Amerykańska Agencja Dopingowa ukarała Jona Jonesa 15-miesięcznym zawieszeniem za stosowanie niedozwolonych środków. Popularny "Bones" będzie mógł powrócić do rywalizacji już 28 października br.

Czas szybko leci, prawda? De facto za półtora miesiąca amerykański zawodnik MMA będzie "czysty". Wynika to z faktu, że u Jona Jonesa niedozwoloną substancję wykryto po gali UFC 214, która odbyła się w lipcu zeszłego roku. Wtedy to „Bones” pokonał Daniela Cormiera i zdobył pas, jednak później okazało się, że stosował turinabol. Z czasem wynik walki uznano za no contest i pochylono się nad sprawą Jonesa.
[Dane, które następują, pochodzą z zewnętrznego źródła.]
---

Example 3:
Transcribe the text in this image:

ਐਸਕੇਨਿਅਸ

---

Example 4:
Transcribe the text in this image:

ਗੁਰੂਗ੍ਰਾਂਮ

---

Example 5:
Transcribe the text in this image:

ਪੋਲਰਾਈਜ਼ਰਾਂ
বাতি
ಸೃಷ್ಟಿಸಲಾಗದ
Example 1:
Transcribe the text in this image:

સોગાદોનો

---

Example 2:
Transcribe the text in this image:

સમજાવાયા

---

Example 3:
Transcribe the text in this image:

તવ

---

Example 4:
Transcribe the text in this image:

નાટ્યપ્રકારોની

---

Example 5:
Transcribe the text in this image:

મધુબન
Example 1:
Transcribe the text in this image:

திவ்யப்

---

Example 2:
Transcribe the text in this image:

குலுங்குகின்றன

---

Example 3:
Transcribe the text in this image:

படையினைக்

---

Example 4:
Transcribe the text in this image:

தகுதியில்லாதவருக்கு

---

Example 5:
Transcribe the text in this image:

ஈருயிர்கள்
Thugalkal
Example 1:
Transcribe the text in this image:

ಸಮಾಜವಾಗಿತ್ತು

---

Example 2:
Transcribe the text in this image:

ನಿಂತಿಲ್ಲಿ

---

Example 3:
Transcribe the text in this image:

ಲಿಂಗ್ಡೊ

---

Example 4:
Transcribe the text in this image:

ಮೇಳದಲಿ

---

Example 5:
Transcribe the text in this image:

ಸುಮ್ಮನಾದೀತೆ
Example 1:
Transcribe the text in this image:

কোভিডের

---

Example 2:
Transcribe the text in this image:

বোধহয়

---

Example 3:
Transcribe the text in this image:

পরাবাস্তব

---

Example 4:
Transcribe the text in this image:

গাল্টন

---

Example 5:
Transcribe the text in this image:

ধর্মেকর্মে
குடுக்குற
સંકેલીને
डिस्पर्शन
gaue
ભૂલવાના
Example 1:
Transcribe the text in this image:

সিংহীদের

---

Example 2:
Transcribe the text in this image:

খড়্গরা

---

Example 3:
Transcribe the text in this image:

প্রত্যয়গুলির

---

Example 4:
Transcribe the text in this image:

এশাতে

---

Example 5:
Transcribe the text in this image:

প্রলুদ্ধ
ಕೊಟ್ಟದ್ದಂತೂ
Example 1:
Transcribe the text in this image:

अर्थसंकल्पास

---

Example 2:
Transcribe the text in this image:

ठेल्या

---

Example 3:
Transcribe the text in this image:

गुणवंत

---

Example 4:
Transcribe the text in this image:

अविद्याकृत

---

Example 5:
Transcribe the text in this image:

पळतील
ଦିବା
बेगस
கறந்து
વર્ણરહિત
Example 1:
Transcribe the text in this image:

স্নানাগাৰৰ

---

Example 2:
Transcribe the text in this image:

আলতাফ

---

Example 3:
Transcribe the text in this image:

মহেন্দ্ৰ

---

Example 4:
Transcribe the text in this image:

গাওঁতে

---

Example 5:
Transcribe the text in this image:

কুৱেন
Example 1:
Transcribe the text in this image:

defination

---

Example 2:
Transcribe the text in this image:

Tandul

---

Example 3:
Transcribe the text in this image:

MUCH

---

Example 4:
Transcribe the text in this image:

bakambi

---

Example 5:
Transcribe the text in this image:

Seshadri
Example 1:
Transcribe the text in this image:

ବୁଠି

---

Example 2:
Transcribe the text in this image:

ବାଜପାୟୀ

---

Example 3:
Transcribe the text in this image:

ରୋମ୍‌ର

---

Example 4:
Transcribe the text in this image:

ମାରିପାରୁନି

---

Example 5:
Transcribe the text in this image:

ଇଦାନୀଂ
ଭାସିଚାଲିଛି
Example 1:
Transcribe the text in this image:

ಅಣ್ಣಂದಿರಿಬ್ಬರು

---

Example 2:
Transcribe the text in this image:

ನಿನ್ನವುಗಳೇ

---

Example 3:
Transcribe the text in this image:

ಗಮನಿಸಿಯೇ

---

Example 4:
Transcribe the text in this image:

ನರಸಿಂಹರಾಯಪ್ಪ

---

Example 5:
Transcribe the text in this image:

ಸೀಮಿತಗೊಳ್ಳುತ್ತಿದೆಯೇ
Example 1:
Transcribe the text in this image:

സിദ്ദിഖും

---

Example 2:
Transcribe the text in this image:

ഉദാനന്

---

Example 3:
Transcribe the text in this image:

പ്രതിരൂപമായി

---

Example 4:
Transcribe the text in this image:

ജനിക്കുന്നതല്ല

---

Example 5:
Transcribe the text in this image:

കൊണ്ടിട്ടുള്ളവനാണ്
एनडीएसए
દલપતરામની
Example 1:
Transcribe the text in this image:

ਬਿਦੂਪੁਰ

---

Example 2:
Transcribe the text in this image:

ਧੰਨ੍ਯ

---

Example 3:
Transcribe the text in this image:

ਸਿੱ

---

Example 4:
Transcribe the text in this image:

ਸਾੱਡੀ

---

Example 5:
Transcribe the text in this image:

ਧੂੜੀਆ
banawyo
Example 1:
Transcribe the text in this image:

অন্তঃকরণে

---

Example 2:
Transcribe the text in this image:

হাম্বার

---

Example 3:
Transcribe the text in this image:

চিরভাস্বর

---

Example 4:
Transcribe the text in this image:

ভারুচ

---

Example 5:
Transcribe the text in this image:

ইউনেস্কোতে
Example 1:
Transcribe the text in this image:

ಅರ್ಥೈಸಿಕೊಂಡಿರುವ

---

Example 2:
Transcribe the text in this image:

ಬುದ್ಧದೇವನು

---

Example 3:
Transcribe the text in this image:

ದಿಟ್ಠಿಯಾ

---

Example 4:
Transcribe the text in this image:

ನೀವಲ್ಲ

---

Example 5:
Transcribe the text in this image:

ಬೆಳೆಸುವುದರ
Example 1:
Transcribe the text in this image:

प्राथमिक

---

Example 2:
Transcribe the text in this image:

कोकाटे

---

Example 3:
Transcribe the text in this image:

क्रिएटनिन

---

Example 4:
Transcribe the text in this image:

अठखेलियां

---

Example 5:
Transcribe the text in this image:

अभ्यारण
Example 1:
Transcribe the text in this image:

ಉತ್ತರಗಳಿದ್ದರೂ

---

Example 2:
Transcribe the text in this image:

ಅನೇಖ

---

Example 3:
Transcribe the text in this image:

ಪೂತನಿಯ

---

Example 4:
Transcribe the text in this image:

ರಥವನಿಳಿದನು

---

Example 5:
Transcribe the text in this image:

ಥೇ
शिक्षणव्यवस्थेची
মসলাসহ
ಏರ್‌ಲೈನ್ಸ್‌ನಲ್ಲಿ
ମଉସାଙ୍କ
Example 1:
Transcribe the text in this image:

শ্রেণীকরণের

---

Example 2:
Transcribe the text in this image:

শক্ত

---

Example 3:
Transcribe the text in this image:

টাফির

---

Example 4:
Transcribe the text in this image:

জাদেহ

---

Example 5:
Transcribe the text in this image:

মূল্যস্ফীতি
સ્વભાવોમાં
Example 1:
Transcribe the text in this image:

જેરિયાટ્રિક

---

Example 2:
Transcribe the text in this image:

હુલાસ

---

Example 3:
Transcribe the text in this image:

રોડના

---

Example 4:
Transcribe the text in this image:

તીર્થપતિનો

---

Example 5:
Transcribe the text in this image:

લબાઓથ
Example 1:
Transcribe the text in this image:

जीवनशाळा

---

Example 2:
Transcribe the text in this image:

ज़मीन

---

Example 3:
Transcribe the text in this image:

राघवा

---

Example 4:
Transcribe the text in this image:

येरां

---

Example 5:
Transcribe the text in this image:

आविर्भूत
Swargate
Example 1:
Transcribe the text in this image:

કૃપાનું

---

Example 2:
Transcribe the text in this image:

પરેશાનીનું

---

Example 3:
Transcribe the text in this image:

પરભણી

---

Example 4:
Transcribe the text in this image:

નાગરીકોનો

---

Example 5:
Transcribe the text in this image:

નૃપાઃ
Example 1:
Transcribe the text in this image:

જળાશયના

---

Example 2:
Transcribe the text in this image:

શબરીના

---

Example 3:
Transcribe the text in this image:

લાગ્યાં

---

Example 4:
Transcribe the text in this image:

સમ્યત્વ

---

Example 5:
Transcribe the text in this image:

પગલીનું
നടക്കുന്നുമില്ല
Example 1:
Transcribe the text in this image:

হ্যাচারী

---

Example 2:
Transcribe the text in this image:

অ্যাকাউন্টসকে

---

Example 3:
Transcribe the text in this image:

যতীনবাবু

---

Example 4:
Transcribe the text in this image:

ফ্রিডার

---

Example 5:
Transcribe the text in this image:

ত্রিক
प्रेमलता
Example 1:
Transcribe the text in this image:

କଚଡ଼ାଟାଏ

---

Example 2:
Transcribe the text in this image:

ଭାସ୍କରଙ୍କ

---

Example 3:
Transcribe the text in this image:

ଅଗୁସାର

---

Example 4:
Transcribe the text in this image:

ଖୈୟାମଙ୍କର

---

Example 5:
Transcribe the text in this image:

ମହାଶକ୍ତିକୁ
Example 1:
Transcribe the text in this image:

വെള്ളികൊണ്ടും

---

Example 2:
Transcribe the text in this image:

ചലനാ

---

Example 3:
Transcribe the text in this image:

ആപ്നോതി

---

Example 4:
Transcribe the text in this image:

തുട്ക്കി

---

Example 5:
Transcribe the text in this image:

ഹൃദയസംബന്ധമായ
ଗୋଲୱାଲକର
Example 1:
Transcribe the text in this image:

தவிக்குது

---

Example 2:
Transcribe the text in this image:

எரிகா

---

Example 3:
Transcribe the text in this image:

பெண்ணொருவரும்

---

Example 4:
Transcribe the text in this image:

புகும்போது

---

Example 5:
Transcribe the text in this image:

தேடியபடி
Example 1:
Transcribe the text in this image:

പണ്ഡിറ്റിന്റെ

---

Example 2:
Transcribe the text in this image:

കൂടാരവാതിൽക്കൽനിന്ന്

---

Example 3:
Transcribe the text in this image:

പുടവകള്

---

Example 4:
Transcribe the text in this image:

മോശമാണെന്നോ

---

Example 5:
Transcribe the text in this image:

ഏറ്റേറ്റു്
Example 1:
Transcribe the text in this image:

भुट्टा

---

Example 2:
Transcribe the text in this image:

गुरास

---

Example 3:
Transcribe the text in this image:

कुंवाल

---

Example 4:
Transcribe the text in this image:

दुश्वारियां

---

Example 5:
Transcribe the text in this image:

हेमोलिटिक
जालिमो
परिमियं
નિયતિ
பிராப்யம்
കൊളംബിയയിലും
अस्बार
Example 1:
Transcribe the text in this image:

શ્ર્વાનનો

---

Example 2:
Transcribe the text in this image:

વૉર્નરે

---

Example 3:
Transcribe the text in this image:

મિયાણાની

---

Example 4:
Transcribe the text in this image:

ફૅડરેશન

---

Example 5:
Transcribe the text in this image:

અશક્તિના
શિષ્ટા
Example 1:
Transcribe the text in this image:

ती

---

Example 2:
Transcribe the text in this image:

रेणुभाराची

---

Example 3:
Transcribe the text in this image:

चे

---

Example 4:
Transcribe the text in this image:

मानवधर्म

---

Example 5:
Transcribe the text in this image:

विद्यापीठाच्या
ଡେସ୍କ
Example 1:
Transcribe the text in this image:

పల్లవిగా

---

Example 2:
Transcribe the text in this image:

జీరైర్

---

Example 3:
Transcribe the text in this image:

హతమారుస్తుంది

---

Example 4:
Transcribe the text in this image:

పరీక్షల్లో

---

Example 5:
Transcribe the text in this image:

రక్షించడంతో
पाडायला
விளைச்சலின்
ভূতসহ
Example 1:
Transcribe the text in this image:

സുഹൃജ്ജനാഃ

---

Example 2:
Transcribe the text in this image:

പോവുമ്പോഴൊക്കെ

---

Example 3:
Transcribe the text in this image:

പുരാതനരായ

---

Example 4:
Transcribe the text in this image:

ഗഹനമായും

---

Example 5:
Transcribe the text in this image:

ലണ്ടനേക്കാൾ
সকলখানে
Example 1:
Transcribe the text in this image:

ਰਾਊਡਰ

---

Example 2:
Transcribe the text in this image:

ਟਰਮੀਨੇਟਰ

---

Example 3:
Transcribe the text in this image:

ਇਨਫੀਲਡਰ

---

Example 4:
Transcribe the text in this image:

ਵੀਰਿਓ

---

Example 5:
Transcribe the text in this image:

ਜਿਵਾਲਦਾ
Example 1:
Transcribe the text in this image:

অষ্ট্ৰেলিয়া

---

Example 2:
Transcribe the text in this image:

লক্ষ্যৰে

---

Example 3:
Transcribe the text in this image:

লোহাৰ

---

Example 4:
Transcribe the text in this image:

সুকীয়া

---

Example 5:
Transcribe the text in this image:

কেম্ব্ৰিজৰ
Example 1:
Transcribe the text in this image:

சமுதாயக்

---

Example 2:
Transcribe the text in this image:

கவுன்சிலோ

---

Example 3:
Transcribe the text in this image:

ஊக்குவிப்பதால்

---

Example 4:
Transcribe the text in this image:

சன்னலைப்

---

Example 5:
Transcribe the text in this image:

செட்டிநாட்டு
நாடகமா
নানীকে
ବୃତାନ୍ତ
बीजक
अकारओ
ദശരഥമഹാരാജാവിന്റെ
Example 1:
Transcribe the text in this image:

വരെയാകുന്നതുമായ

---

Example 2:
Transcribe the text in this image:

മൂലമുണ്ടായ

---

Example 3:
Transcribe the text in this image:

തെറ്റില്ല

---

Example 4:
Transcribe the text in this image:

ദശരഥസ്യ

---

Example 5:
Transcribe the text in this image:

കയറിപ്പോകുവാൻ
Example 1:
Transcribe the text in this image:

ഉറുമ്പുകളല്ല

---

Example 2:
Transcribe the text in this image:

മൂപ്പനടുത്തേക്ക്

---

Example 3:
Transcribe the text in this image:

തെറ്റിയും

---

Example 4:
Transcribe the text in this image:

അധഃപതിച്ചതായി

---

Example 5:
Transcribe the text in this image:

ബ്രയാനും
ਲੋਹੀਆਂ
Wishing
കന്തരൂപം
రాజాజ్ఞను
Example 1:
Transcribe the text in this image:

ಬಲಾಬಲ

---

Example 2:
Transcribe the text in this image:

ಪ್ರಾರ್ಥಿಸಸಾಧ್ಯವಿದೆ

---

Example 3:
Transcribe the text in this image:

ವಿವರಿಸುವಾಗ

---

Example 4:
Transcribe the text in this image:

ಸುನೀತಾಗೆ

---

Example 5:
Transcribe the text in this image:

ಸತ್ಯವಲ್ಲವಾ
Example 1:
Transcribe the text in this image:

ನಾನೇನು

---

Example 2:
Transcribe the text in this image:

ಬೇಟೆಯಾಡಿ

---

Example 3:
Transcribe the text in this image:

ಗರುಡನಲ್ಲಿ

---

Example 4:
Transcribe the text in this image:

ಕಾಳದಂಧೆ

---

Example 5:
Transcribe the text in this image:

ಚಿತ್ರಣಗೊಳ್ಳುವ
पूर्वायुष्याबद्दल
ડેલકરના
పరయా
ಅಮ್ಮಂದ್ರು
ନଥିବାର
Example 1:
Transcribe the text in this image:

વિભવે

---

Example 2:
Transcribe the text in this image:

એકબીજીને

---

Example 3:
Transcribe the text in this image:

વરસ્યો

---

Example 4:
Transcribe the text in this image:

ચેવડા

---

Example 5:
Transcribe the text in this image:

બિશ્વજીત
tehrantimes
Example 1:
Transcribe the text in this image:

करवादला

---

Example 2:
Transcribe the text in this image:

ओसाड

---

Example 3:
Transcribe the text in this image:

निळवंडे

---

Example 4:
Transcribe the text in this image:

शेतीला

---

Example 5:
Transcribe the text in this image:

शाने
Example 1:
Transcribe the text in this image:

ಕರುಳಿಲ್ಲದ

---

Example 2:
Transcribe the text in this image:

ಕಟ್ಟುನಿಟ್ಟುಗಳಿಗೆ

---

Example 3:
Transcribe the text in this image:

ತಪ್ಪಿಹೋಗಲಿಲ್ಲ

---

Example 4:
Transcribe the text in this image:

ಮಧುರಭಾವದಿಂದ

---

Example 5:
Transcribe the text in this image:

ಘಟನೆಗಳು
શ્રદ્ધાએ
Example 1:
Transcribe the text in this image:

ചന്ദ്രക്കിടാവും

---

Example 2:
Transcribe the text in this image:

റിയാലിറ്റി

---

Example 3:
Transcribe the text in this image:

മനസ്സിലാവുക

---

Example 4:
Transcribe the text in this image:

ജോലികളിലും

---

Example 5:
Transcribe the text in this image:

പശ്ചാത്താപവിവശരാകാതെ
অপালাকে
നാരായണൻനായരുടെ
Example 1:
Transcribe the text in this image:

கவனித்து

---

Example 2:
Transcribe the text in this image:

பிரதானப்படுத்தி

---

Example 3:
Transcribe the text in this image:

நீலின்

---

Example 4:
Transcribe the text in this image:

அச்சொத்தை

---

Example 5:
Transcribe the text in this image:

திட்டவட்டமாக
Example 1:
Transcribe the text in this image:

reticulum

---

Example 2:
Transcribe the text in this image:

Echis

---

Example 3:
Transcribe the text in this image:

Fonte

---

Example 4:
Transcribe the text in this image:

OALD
Kara liczy się od tamtego czasu, czyli 28 lipca. Co ciekawe, spekulowano, że byłego mistrza wagi półciężkiej czeka nawet 48 miesięcy. Warto przypomnieć, że Jones zaliczył drugą dopingową wpadkę w karierze. Pierwsza miała miejsce przed galą UFC 200 (lipiec 2016 roku), kiedy to Amerykanin nie przeszedł kontroli antydopingowej.

Wracając do głównego wątku, Jones został łagodnie potraktowany ze względu na znaczącą pomoc. Chodzi o współpracę Amerykanina w zakresie zidentyfikowania naruszeń przepisów przez innych zawodników bądź ludzi ze środowiska. Szczegóły sprawy nie są jednak znane, ale za pomoc Jones otrzymał… nagrodę w postaci redukcji kary z 48 na 15 miesięcy. W całej sprawie jest jednak mały haczyk. Jones zobowiązany jest, aby kontynuować współpracę z USADA, ponieważ inaczej redukcja kary może zostać cofnięta.

Kiedy Jon Jones wróci do oktagonu? Jako, że kara kończy się 28 października były mistrz wagi półciężkiej mógłby zaprezentować się na gali UFC 230, którą zaplanowano na 3 listopada w Nowym Jorku. Prawdopodobnie jednak Jones nie jest szykowany do występu w Madison Square Garden.

Z pewnością Jones poczuł ulgę po ogłoszeniu zawieszenia. – Trudno wyrazić co czuję, ale moje serce wypełnione jest wdzięcznością. Dziękuję wszystkim, którzy stali przy mnie w tym trudnym okresie mojego życia. To znaczy wiele. Teraz skupiam się na przyszłości. Droga do odzyskania tronu została otwarta – napisał Amerykanin w mediach społecznościowych.